== Exercise instructions ==
The stretch from the line with "index pip: (118, 263)" through the line with "thumb tip: (208, 181)" in the records below: write it out exactly, and nothing else.
(Given records)
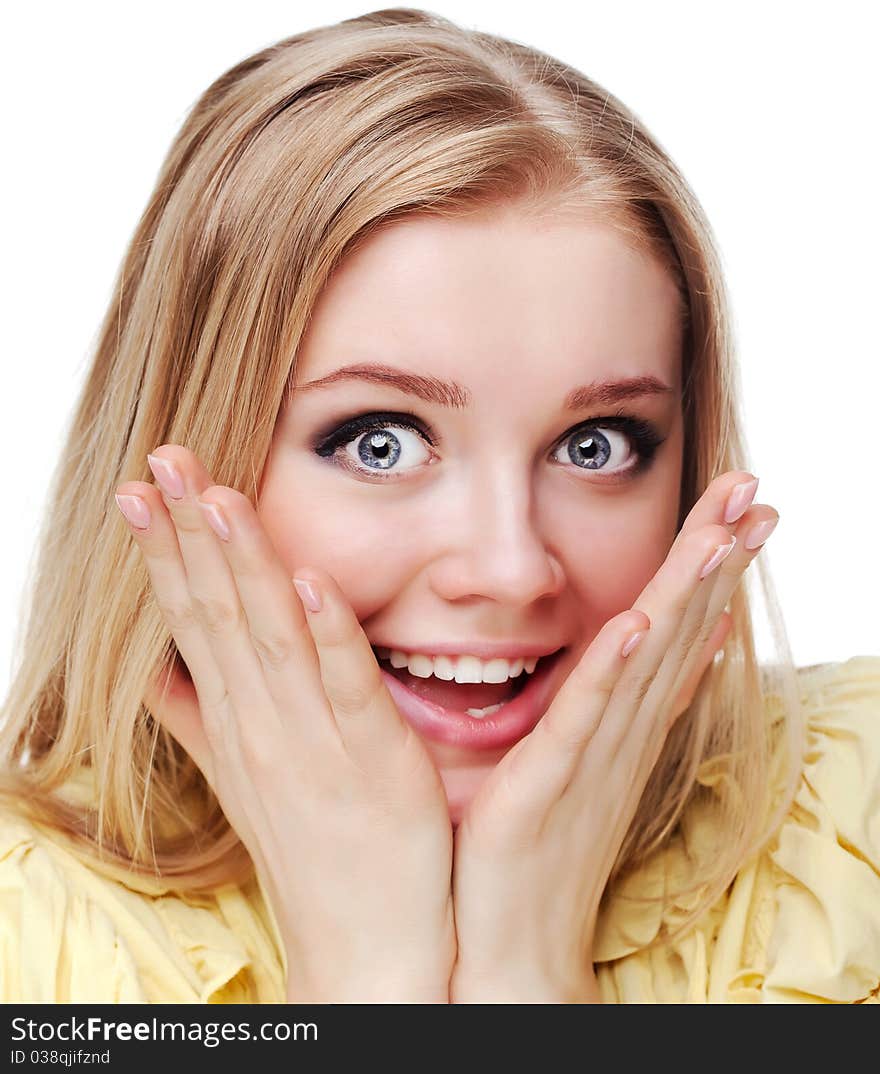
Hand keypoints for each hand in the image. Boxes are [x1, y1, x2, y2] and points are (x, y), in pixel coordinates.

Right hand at [115, 445, 455, 1002]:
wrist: (366, 943)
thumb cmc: (311, 846)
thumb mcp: (243, 778)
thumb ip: (199, 718)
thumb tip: (156, 671)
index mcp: (235, 720)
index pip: (192, 619)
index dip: (167, 551)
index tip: (141, 488)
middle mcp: (261, 724)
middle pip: (219, 613)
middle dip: (189, 534)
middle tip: (164, 459)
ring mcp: (313, 742)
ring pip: (272, 638)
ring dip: (245, 565)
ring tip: (222, 497)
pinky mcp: (374, 761)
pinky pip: (348, 690)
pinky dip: (329, 636)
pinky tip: (314, 581)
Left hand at [449, 471, 776, 1002]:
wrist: (514, 945)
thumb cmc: (538, 851)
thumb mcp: (586, 759)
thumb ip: (621, 702)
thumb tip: (669, 648)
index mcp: (629, 721)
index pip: (681, 627)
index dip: (713, 565)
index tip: (743, 506)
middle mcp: (625, 731)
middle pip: (679, 628)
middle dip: (716, 557)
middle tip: (756, 492)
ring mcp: (594, 755)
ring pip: (648, 660)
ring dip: (686, 595)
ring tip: (722, 535)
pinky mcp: (550, 781)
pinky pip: (586, 718)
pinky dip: (613, 669)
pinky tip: (635, 622)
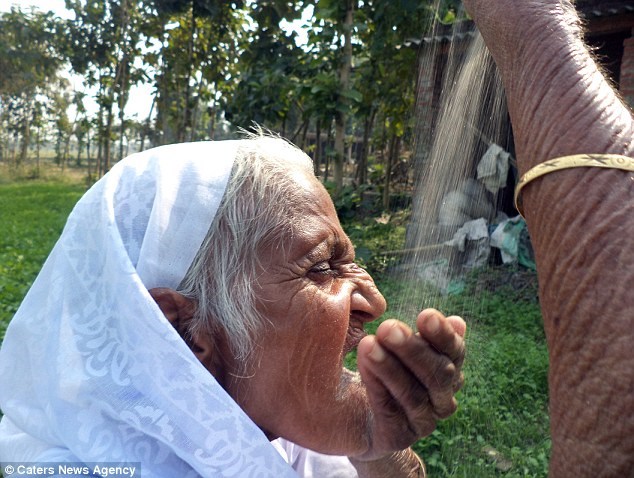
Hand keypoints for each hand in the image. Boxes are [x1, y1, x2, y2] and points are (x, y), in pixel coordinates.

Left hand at [354, 309, 465, 460]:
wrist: (353, 416)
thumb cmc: (379, 370)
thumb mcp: (394, 346)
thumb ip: (417, 333)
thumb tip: (457, 321)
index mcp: (448, 371)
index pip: (455, 352)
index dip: (443, 335)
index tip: (425, 315)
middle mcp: (442, 399)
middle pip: (439, 374)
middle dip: (413, 349)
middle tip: (388, 328)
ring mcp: (422, 422)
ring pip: (414, 394)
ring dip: (390, 367)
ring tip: (368, 344)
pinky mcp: (397, 437)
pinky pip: (390, 410)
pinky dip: (377, 385)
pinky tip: (364, 364)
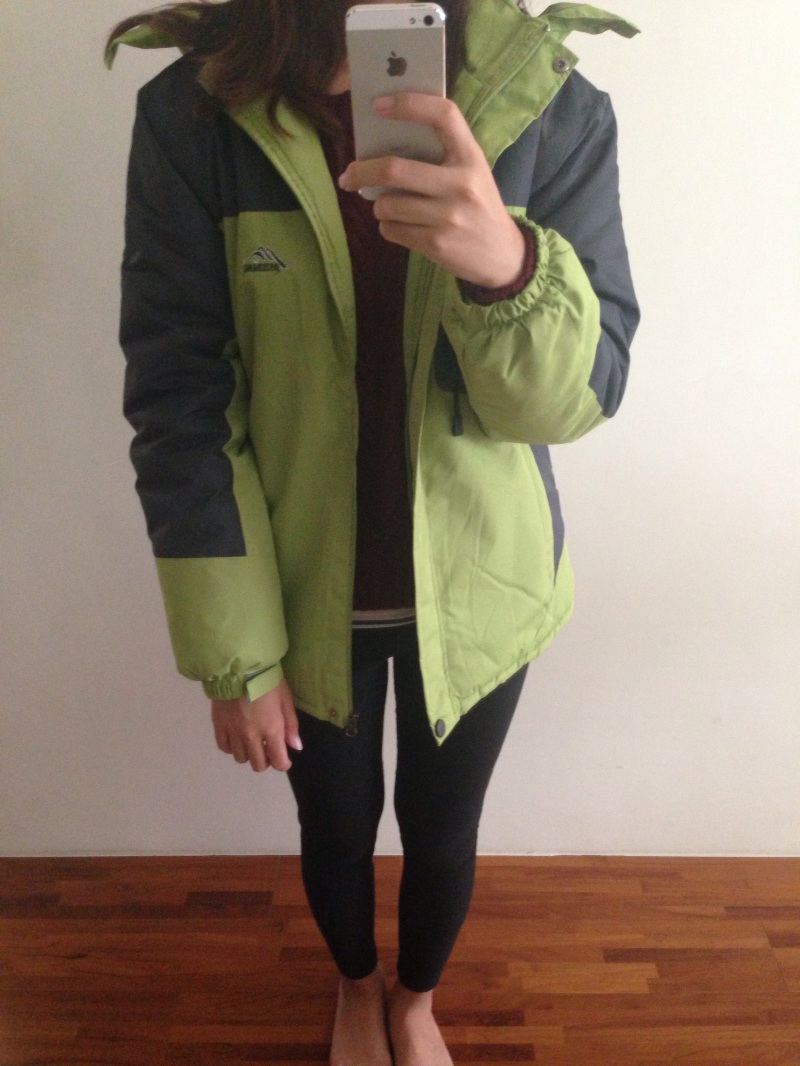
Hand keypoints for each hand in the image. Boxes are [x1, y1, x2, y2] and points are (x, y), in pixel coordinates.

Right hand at [211, 679, 301, 772]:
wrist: (239, 666)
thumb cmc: (267, 681)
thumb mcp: (286, 700)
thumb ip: (291, 726)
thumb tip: (296, 747)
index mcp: (271, 729)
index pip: (278, 762)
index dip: (283, 763)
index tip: (284, 757)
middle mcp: (251, 736)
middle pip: (258, 765)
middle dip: (266, 760)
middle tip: (268, 748)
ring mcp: (233, 732)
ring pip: (240, 758)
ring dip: (248, 753)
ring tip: (252, 741)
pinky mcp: (218, 726)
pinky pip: (224, 748)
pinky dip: (232, 747)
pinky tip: (236, 737)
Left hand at [338, 92, 525, 288]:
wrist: (503, 256)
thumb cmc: (478, 207)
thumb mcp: (472, 173)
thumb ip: (440, 155)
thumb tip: (383, 146)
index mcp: (471, 157)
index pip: (444, 116)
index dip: (410, 104)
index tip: (380, 105)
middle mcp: (461, 184)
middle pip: (394, 169)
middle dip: (362, 171)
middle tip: (348, 175)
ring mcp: (448, 217)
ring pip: (387, 204)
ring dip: (379, 205)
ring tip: (390, 207)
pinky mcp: (436, 244)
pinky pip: (391, 230)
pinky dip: (389, 227)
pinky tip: (403, 227)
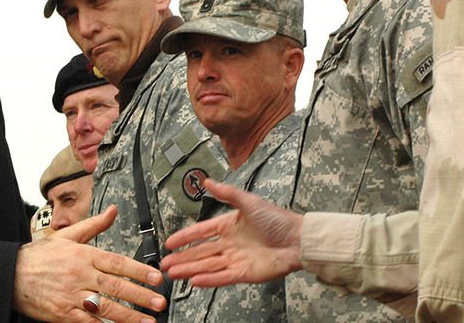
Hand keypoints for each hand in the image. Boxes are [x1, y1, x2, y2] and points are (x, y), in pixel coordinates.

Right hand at [14, 205, 166, 321]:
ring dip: (129, 316)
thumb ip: (94, 225)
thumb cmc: (39, 256)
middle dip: (141, 296)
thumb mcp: (67, 236)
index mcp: (84, 255)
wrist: (9, 275)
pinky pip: (88, 322)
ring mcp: (72, 295)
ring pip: (106, 307)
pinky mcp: (63, 313)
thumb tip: (113, 211)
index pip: (118, 263)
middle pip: (116, 286)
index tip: (156, 278)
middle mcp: (80, 275)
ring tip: (147, 321)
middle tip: (159, 302)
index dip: (139, 271)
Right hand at [160, 179, 303, 286]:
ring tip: (173, 274)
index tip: (170, 243)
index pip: (201, 232)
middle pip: (201, 252)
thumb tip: (208, 181)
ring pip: (208, 266)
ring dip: (190, 270)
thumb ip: (226, 193)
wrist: (298, 239)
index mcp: (229, 225)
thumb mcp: (248, 201)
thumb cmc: (277, 219)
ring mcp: (236, 259)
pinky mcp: (245, 273)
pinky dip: (208, 280)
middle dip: (182, 258)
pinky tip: (194, 281)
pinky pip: (222, 277)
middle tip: (165, 263)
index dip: (185, 237)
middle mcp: (230, 243)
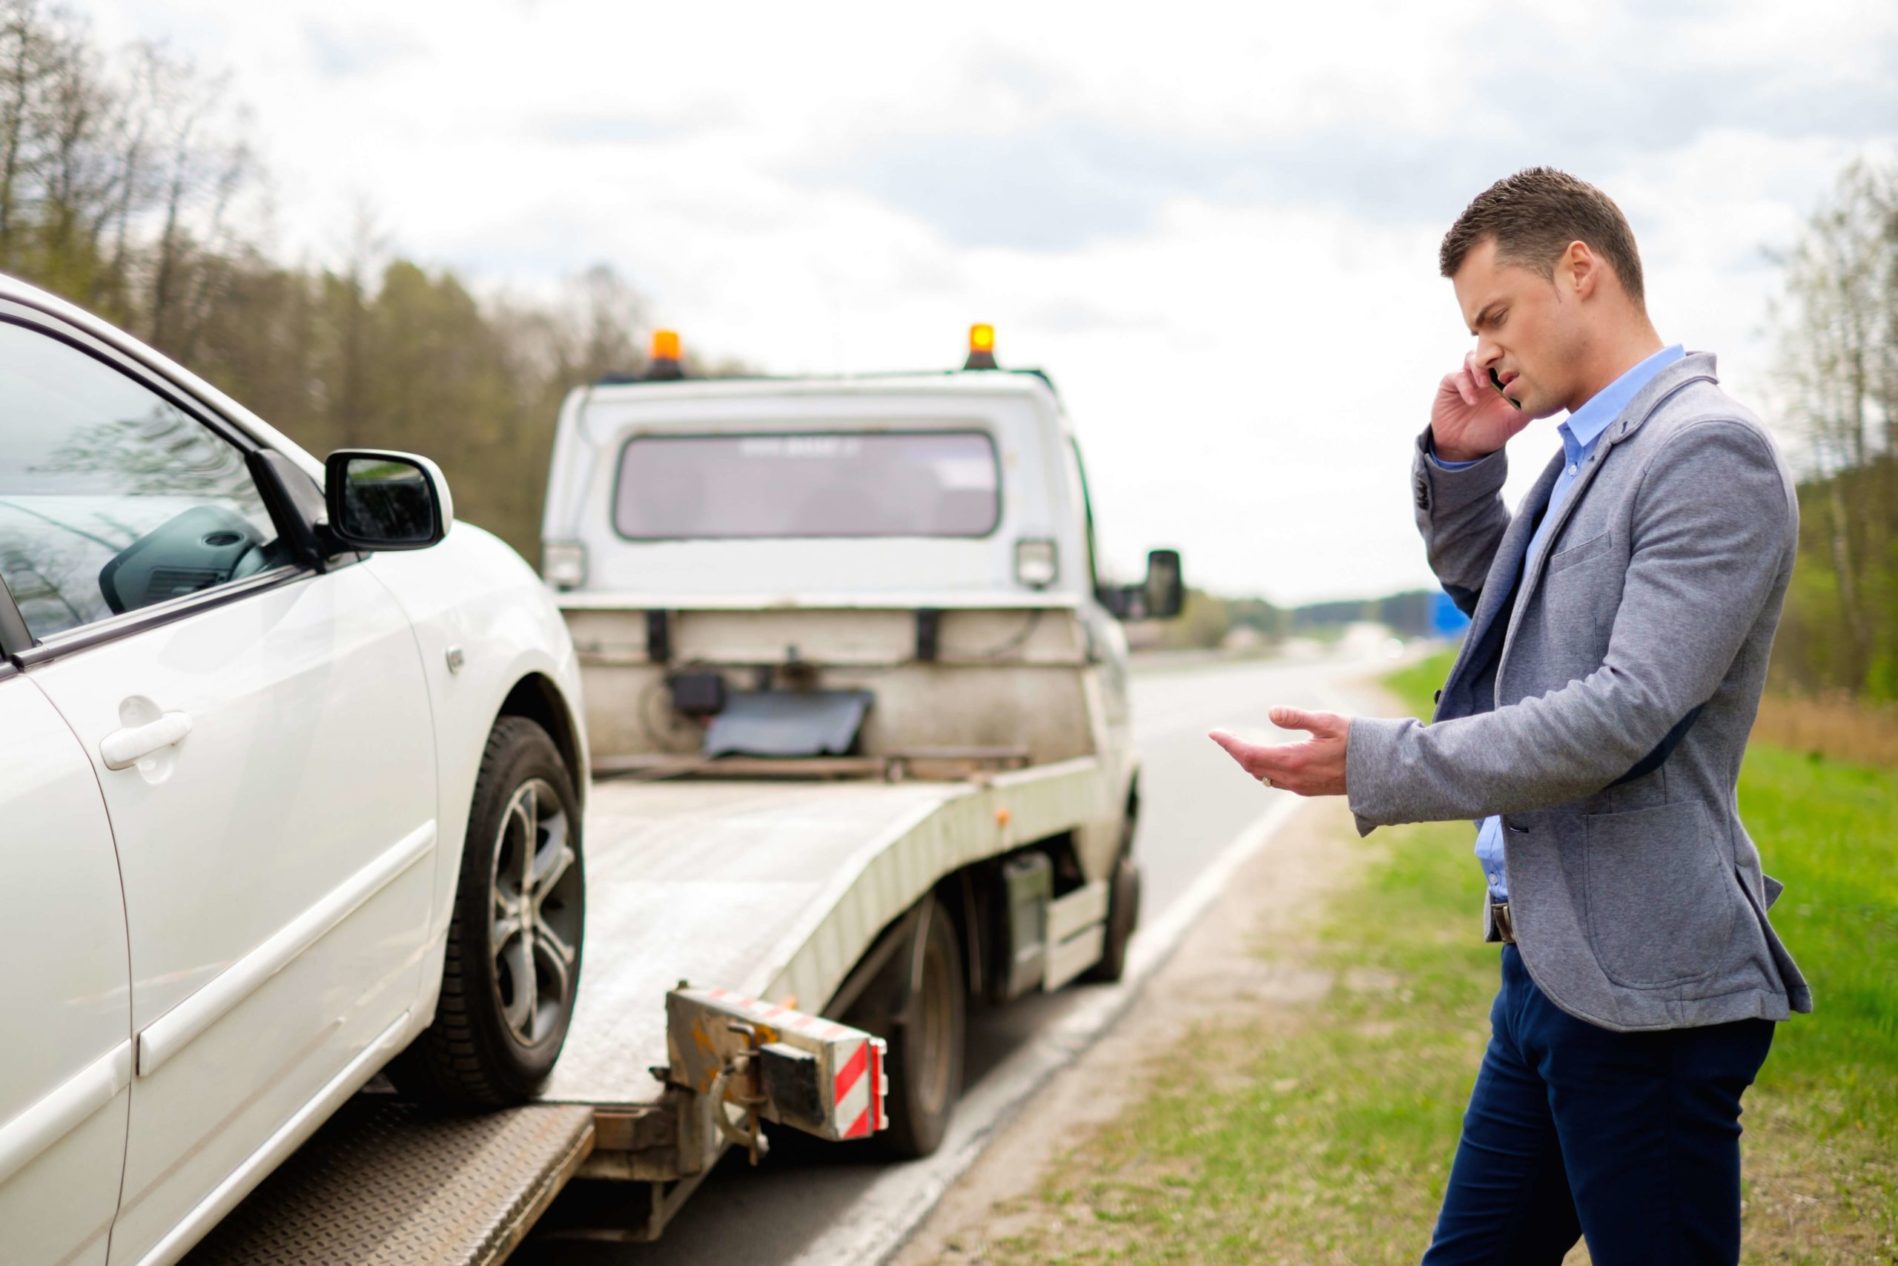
(End Given records)
== Result for this exercise ==
index pip: (118, 263)
middle pip: (116, 286)
index tip: (156, 278)
middle mcp: (80, 275)
ring tip: (147, 321)
middle tip: (159, 302)
index dip: (139, 271)
Right hand at [160, 179, 303, 286]:
ring tip: (173, 274)
index tip: (170, 243)
index pip: (201, 232)
middle pip: (201, 252)
thumb tip: (208, 181)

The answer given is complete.